# WHAT THE TASK ASKS:
Your answer must contain each line of the listing in which "University" appears, copied in full.

# EXTRACTED RECORDS:
*****

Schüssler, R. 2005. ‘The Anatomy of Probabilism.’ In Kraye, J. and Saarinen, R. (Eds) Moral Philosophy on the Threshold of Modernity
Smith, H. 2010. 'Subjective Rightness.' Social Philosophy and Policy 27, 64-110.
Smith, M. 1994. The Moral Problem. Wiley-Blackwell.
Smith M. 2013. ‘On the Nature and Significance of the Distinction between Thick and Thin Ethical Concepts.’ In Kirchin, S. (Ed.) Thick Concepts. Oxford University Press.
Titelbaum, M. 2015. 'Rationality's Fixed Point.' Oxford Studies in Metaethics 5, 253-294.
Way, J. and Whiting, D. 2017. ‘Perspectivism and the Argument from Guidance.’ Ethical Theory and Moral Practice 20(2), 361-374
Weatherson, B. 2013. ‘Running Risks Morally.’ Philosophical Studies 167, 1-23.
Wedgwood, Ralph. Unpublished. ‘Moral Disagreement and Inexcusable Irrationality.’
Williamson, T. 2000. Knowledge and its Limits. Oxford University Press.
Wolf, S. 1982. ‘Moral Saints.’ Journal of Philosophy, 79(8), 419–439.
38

*****

# COMPLETED TASK:
Smith M. 2013. ‘On the Nature and Significance of the Distinction between Thick and Thin Ethical Concepts.’ In Kirchin, S. (Ed.) Thick Concepts. Oxford University Press.
Williamson, T. 2000. Knowledge and its Limits. Oxford University Press.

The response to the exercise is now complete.